Gemeinsam mit der NASA soll später das Experiment OASIS auf der ISS durchgeführt werden. Der TEXUS-52-Flug dient als Generalprobe. Hierbei können bereits zwei wichtige wissenschaftliche Fragestellungen in Angriff genommen werden: Im ersten Experimentteil werden durch Temperaturunterschiede spezielle Strömungen, so genannte Marangoniströmungen, in einer Filmfläche erzeugt. Dabei erhoffen sich die Wissenschaftler Erkenntnisse, wie die Struktur der einzelnen Moleküle sich auf das makroskopische Strömungsverhalten auswirkt. Im zweiten Experimentteil wird ein Flüssigkeitszylinder zwischen zwei auseinander driftenden Stempeln hergestellt und so weit gedehnt, bis er spontan in einzelne Tropfen zerfällt. Ziel ist es zu erforschen, wie die kristallähnliche Anordnung der Moleküle im Flüssigkristall diesen Vorgang im Vergleich zu einer "normalen" Flüssigkeit beeinflusst.

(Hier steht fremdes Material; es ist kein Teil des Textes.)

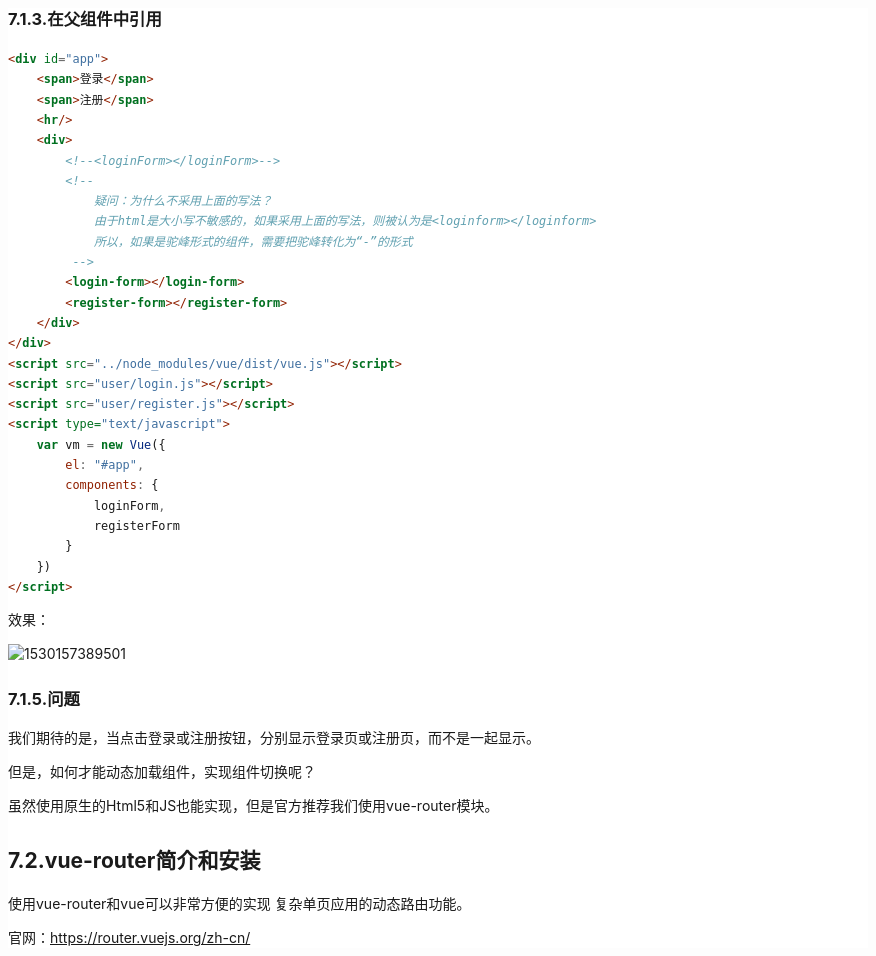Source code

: 

### 7.1.3.在父组件中引用

```html
<div id="app">
    <span>登录</span>
    <span>注册</span>
    <hr/>
    <div>
        <!--<loginForm></loginForm>-->
        <!--
            疑问：为什么不采用上面的写法？
            由于html是大小写不敏感的，如果采用上面的写法，则被认为是<loginform></loginform>
            所以，如果是驼峰形式的组件，需要把驼峰转化为“-”的形式
         -->
        <login-form></login-form>
        <register-form></register-form>
    </div>
</div>
<script src="../node_modules/vue/dist/vue.js"></script>
<script src="user/login.js"></script>
<script src="user/register.js"></script>
<script type="text/javascript">
    var vm = new Vue({
        el: "#app",
        components: {
            loginForm,
            registerForm
        }
    })
</script>
```

效果：

![1530157389501](assets/1530157389501.png)



### 7.1.5.问题

我们期待的是，当点击登录或注册按钮，分别显示登录页或注册页，而不是一起显示。

但是，如何才能动态加载组件，实现组件切换呢？

虽然使用原生的Html5和JS也能实现，但是官方推荐我们使用vue-router模块。



## 7.2.vue-router简介和安装

使用vue-router和vue可以非常方便的实现 复杂单页应用的动态路由功能。

官网：https://router.vuejs.org/zh-cn/
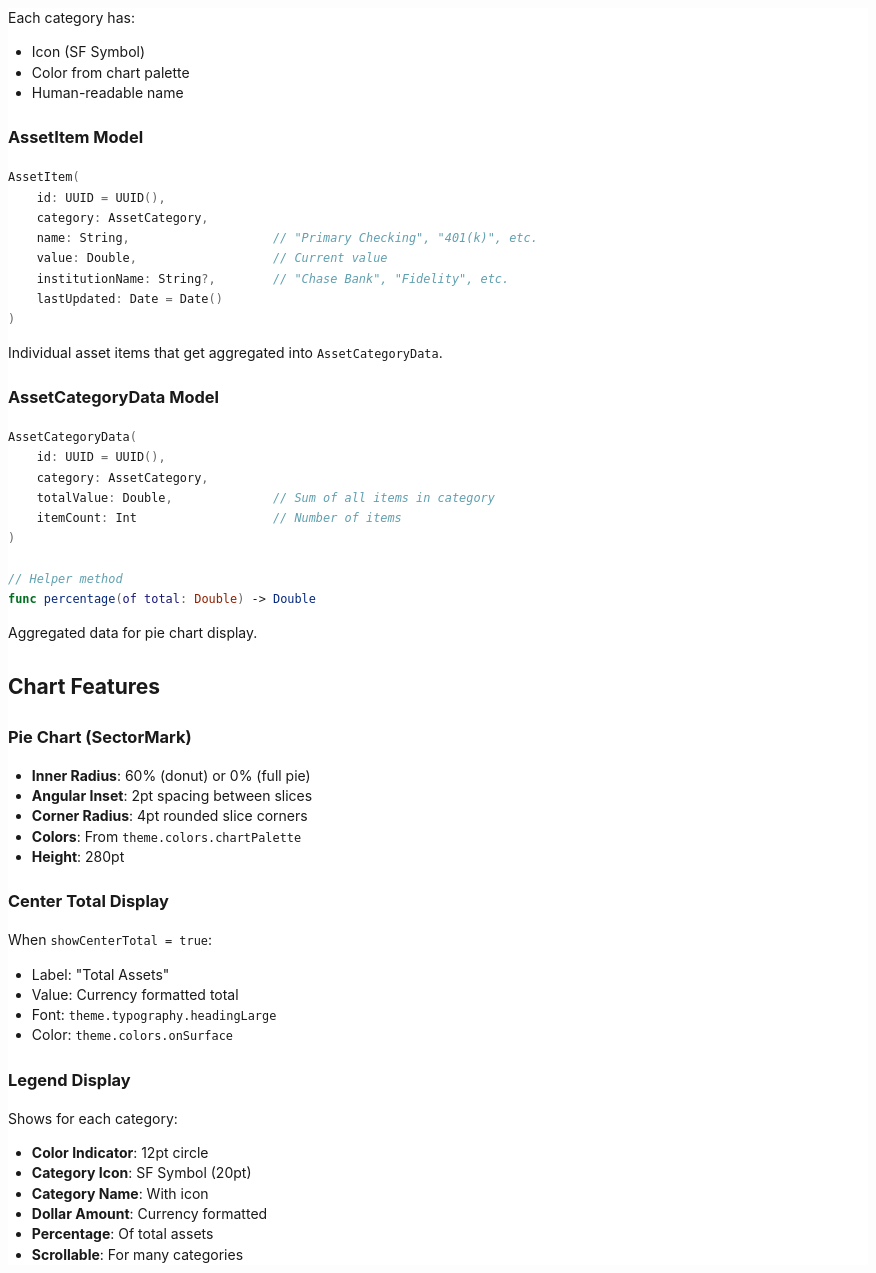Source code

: Each category has:
- Icon (SF Symbol)
- Color from chart palette
- Human-readable name

### AssetItem Model
```swift
AssetItem(
    id: UUID = UUID(),
    category: AssetCategory,
    name: String,                    // "Primary Checking", "401(k)", etc.
    value: Double,                   // Current value
    institutionName: String?,        // "Chase Bank", "Fidelity", etc.
    lastUpdated: Date = Date()
)
```

Individual asset items that get aggregated into `AssetCategoryData`.

### AssetCategoryData Model
```swift
AssetCategoryData(
    id: UUID = UUID(),
    category: AssetCategory,
    totalValue: Double,              // Sum of all items in category
    itemCount: Int                   // Number of items
)

// Helper method
func percentage(of total: Double) -> Double
```

Aggregated data for pie chart display.

## Chart Features

### Pie Chart (SectorMark)
- **Inner Radius**: 60% (donut) or 0% (full pie)
- **Angular Inset**: 2pt spacing between slices
- **Corner Radius**: 4pt rounded slice corners
- **Colors**: From `theme.colors.chartPalette`
- **Height**: 280pt

### Center Total Display
When `showCenterTotal = true`:
- Label: "Total Assets"
- Value: Currency formatted total
- Font: `theme.typography.headingLarge`
- Color: `theme.colors.onSurface`

### Legend Display
Shows for each category:
- **Color Indicator**: 12pt circle
- **Category Icon**: SF Symbol (20pt)
- **Category Name**: With icon
- **Dollar Amount**: Currency formatted
- **Percentage**: Of total assets
- **Scrollable**: For many categories
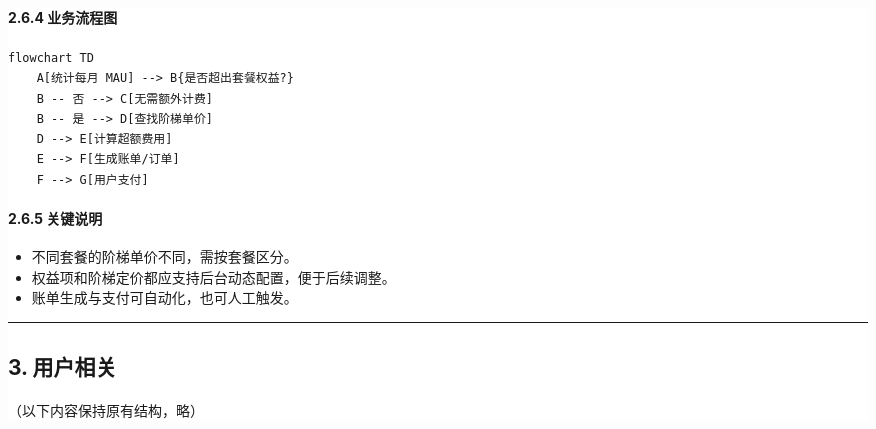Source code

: #### 2.6.4 业务流程图

```mermaid
flowchart TD
    A[统计每月 MAU] --> B{是否超出套餐权益?}
    B -- 否 --> C[无需额外计费]
    B -- 是 --> D[查找阶梯单价]
    D --> E[计算超额费用]
    E --> F[生成账单/订单]
    F --> G[用户支付]
```

#### 2.6.5 关键说明
- 不同套餐的阶梯单价不同，需按套餐区分。
- 权益项和阶梯定价都应支持后台动态配置，便于后续调整。
- 账单生成与支付可自动化，也可人工触发。

---

## 3. 用户相关

（以下内容保持原有结构，略）

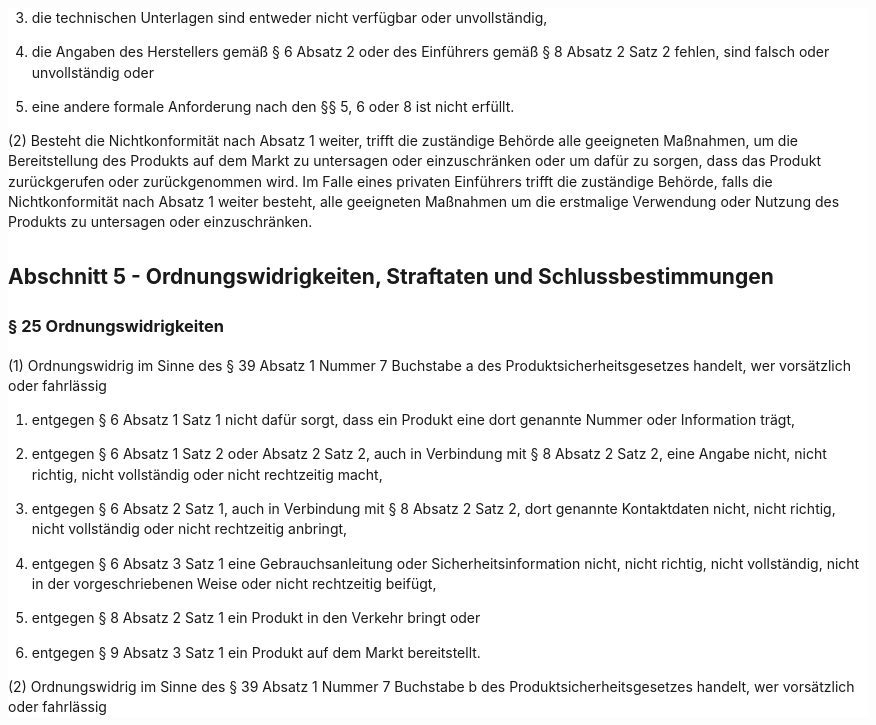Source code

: 
3.  die technischen Unterlagen sind entweder nicht verfügbar oder
    unvollständig,


4.  die Angaben des Herstellers gemäß § 6 Absatz 2 oder des Einführers
    gemäß § 8 Absatz 2 Satz 2 fehlen, sind falsch oder unvollständig oder


5.  eine andere formale Anforderung nach den §§ 5, 6 oder 8 ist nicht
    erfüllt.




(2) Besteht die Nichtkonformität nach Absatz 1 weiter, trifft die
zuständige Behörde alle geeigneten Maßnahmen, um die Bereitstellung
des Produkts auf dem Markt zu untersagen oder einzuschränken oder um
dafür zu sorgen, dass das Produkt zurückgerufen oder zurückgenommen
wird. Im Falle eines privaten Einführers trifft die zuständige
Behörde, falls die Nichtkonformität nach Absatz 1 weiter besteht, alle
geeigneten Maßnahmen um die erstmalige Verwendung oder Nutzung des
Produkts zu untersagen oder einzuschränken.


## Abschnitt 5 - Ordnungswidrigkeiten, Straftaten und Schlussbestimmungen


### § 25 Ordnungswidrigkeiten

(1) Ordnungswidrig im Sinne des § 39 Absatz 1 Nummer 7 Buchstabe a des
Produktsicherheitsgesetzes handelt, wer vorsätzlich oder fahrlässig

1.  entgegen § 6 Absatz 1 Satz 1 nicht dafür sorgt, dass ein Produkt eine
    dort genannte Nummer oder Information trägt,


2.  entgegen § 6 Absatz 1 Satz 2 oder Absatz 2 Satz 2, auch in Verbindung
    mit § 8 Absatz 2 Satz 2, eine Angabe nicht, nicht richtig, nicht
    vollständig oder nicht rechtzeitig macht,


3.  entgegen § 6 Absatz 2 Satz 1, auch in Verbindung mit § 8 Absatz 2 Satz
    2, dort genannte Kontaktdaten nicht, nicht richtig, nicht vollständig
    oder nicht rechtzeitig anbringt,


4.  entgegen § 6 Absatz 3 Satz 1 eine Gebrauchsanleitung oder
    Sicherheitsinformation nicht, nicht richtig, nicht vollständig, nicht
    in der vorgeschriebenen Weise oder nicht rechtzeitig beifügt,


5.  entgegen § 8 Absatz 2 Satz 1 ein Produkt in den Verkehr bringt oder


6.  entgegen § 9 Absatz 3 Satz 1 ein Produkt auf dem Markt bereitstellt.




(2) Ordnungswidrig im Sinne des § 39 Absatz 1 Nummer 7 Buchstabe b des
Produktsicherheitsgesetzes handelt, wer vorsätzlich oder fahrlässig

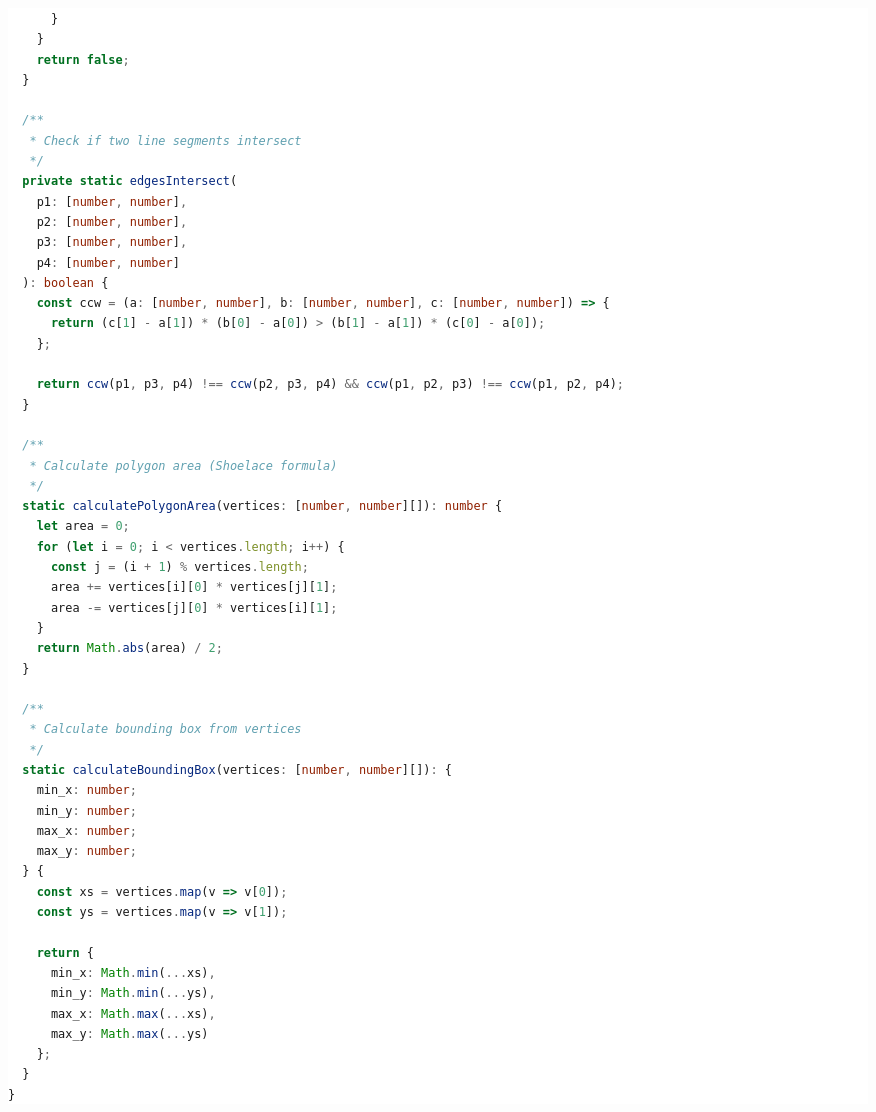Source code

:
 ```typescript
      }
    }
    return false;
  }

  /**
   * Check if two line segments intersect
   */
  private static edgesIntersect(
    p1: [number, number],
    p2: [number, number],
    p3: [number, number],
    p4: [number, number]
  ): boolean {
    const ccw = (a: [number, number], b: [number, number], c: [number, number]) => {
      return (c[1] - a[1]) * (b[0] - a[0]) > (b[1] - a[1]) * (c[0] - a[0]);
    };

    return ccw(p1, p3, p4) !== ccw(p2, p3, p4) && ccw(p1, p2, p3) !== ccw(p1, p2, p4);
  }

  /**
   * Calculate polygon area (Shoelace formula)
   */
  static calculatePolygonArea(vertices: [number, number][]): number {
    let area = 0;
    for (let i = 0; i < vertices.length; i++) {
      const j = (i + 1) % vertices.length;
      area += vertices[i][0] * vertices[j][1];
      area -= vertices[j][0] * vertices[i][1];
    }
    return Math.abs(area) / 2;
  }

  /**
   * Calculate bounding box from vertices
   */
  static calculateBoundingBox(vertices: [number, number][]): {
    min_x: number;
    min_y: number;
    max_x: number;
    max_y: number;
  } {
    const xs = vertices.map(v => v[0]);
    const ys = vertices.map(v => v[1]);

    return {
      min_x: Math.min(...xs),
      min_y: Math.min(...ys),
      max_x: Math.max(...xs),
      max_y: Math.max(...ys)
    };
  }
}
```
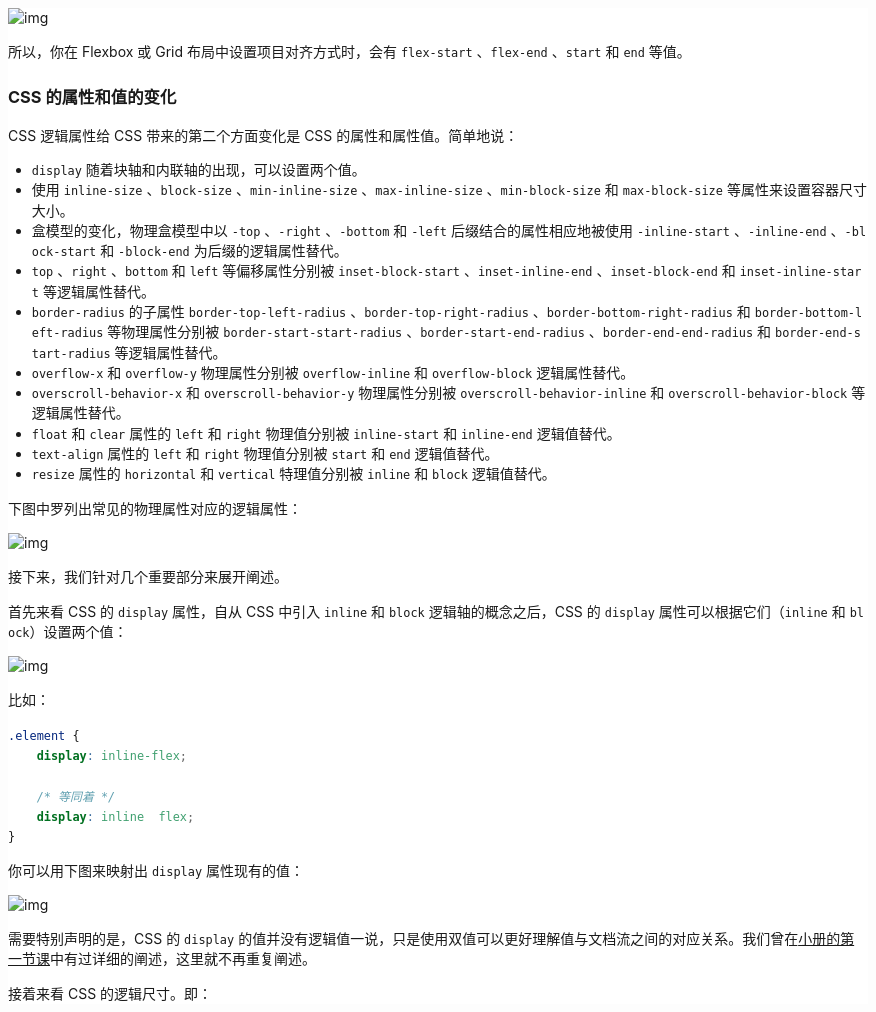 ![img](https://p3-juejin.byteimg.com/tos-cn-i-k3u1fbpfcp/13771a41358c40e18ae0f0efb6710312~tplv-k3u1fbpfcp-zoom-1.image)

所以，你在 Flexbox 或 Grid 布局中设置项目对齐方式时，会有 `flex-start` 、`flex-end` 、`start` 和 `end` 等值。

### CSS 的属性和值的变化

CSS 逻辑属性给 CSS 带来的第二个方面变化是 CSS 的属性和属性值。简单地说：

- `display` 随着块轴和内联轴的出现，可以设置两个值。
- 使用 `inline-size` 、`block-size` 、`min-inline-size` 、`max-inline-size` 、`min-block-size` 和 `max-block-size` 等属性来设置容器尺寸大小。
- 盒模型的变化，物理盒模型中以 `-top` 、`-right` 、`-bottom` 和 `-left` 后缀结合的属性相应地被使用 `-inline-start` 、`-inline-end` 、`-block-start` 和 `-block-end` 为后缀的逻辑属性替代。
- `top` 、`right` 、`bottom` 和 `left` 等偏移属性分别被 `inset-block-start` 、`inset-inline-end` 、`inset-block-end` 和 `inset-inline-start` 等逻辑属性替代。
- `border-radius` 的子属性 `border-top-left-radius` 、`border-top-right-radius` 、`border-bottom-right-radius` 和 `border-bottom-left-radius` 等物理属性分别被 `border-start-start-radius` 、`border-start-end-radius` 、`border-end-end-radius` 和 `border-end-start-radius` 等逻辑属性替代。
- `overflow-x` 和 `overflow-y` 物理属性分别被 `overflow-inline` 和 `overflow-block` 逻辑属性替代。
- `overscroll-behavior-x` 和 `overscroll-behavior-y` 物理属性分别被 `overscroll-behavior-inline` 和 `overscroll-behavior-block` 等逻辑属性替代。
- `float` 和 `clear` 属性的 `left` 和 `right` 物理值分别被 `inline-start` 和 `inline-end` 逻辑值替代。
- `text-align` 属性的 `left` 和 `right` 物理值分别被 `start` 和 `end` 逻辑值替代。
-  `resize` 属性的 `horizontal` 和 `vertical` 特理值分别被 `inline` 和 `block` 逻辑值替代。

下图中罗列出常见的物理属性对应的逻辑属性：

![img](https://p3-juejin.byteimg.com/tos-cn-i-k3u1fbpfcp/1cfef92580054204b18d38ddedb6ad16~tplv-k3u1fbpfcp-zoom-1.image)

接下来，我们针对几个重要部分来展开阐述。

首先来看 CSS 的 `display` 属性，自从 CSS 中引入 `inline` 和 `block` 逻辑轴的概念之后，CSS 的 `display` 属性可以根据它们（`inline` 和 `block`）设置两个值：

![img](https://p3-juejin.byteimg.com/tos-cn-i-k3u1fbpfcp/02e28232796c497495af2216f302f480~tplv-k3u1fbpfcp-zoom-1.image)

比如：

```CSS
.element {
    display: inline-flex;
    
    /* 等同着 */
    display: inline  flex;
}
```

你可以用下图来映射出 `display` 属性现有的值：

![img](https://p3-juejin.byteimg.com/tos-cn-i-k3u1fbpfcp/d41b687caef84da7a60978a9158d517d~tplv-k3u1fbpfcp-zoom-1.image)

需要特别声明的是，CSS 的 `display` 的值并没有逻辑值一说，只是使用双值可以更好理解值与文档流之间的对应关系。我们曾在[小册的第一节课](https://juejin.cn/book/7199571709102391328/section/7199844993073152038)中有过详细的阐述，这里就不再重复阐述。

接着来看 CSS 的逻辑尺寸。即：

Inwieweit sich bestimmte Planktonorganismen als Bestandteil zukünftiger bioregenerativer Lebenserhaltungssysteme in Raumstationen oder anderen extremen Umgebungen eignen, untersuchen Wissenschaftler der Universität Bayreuth im Experiment "Daphnia". Ein wichtiger Modellorganismus für diese Forschung ist der Süßwasserfloh Daphnia. Allerdings ist bisher nur wenig über die Wirkung der Schwerkraft beziehungsweise der Schwerelosigkeit auf das Verhalten und die Physiologie dieser Tiere bekannt. Daher ist es wichtig, diese Auswirkungen zunächst in Kurzzeitflügen wie TEXUS zu überprüfen, bevor die möglichen Kandidaten in Lebenserhaltungssystemen im Weltraum einsetzt werden. Außerdem erhoffen sich die Forscher Erkenntnisse über die verschiedenen schwerkraftwahrnehmenden biologischen Systeme, die sich im Lauf der Evolution entwickelt haben. Die Forscher werden hierfür das Schwimmverhalten der Tiere analysieren und darüber hinaus molekulare Untersuchungen durchführen, um den Einfluss der Schwerelosigkeit auf genetischer Ebene zu erforschen.
Im gesamten TEXUS-Programm wurden seit 1977 etwa 300 wissenschaftliche Experimente durchgeführt, 70 Prozent davon im Auftrag des DLR und etwa 30 Prozent im Rahmen einer Beteiligung durch die europäische Raumfahrtagentur ESA. Mit den Startvorbereitungen und der Durchführung der TEXUS 51/52-Doppelkampagne hat das DLR erneut die Firma Airbus Defense & Space in Bremen beauftragt. Weiterhin beteiligt sind die Firma OHB-System in München und die mobile Raketenbasis (MORABA) des DLR in Oberpfaffenhofen. Die zweistufige Trägerrakete VSB-30 wurde gemeinsam von den brasilianischen Raumfahrtorganisationen CTA (Centro Técnico Aerospacial) und IAE (Instituto de Aeronáutica e Espaço), der MORABA, sowie der schwedischen Raumfahrtorganisation SSC entwickelt.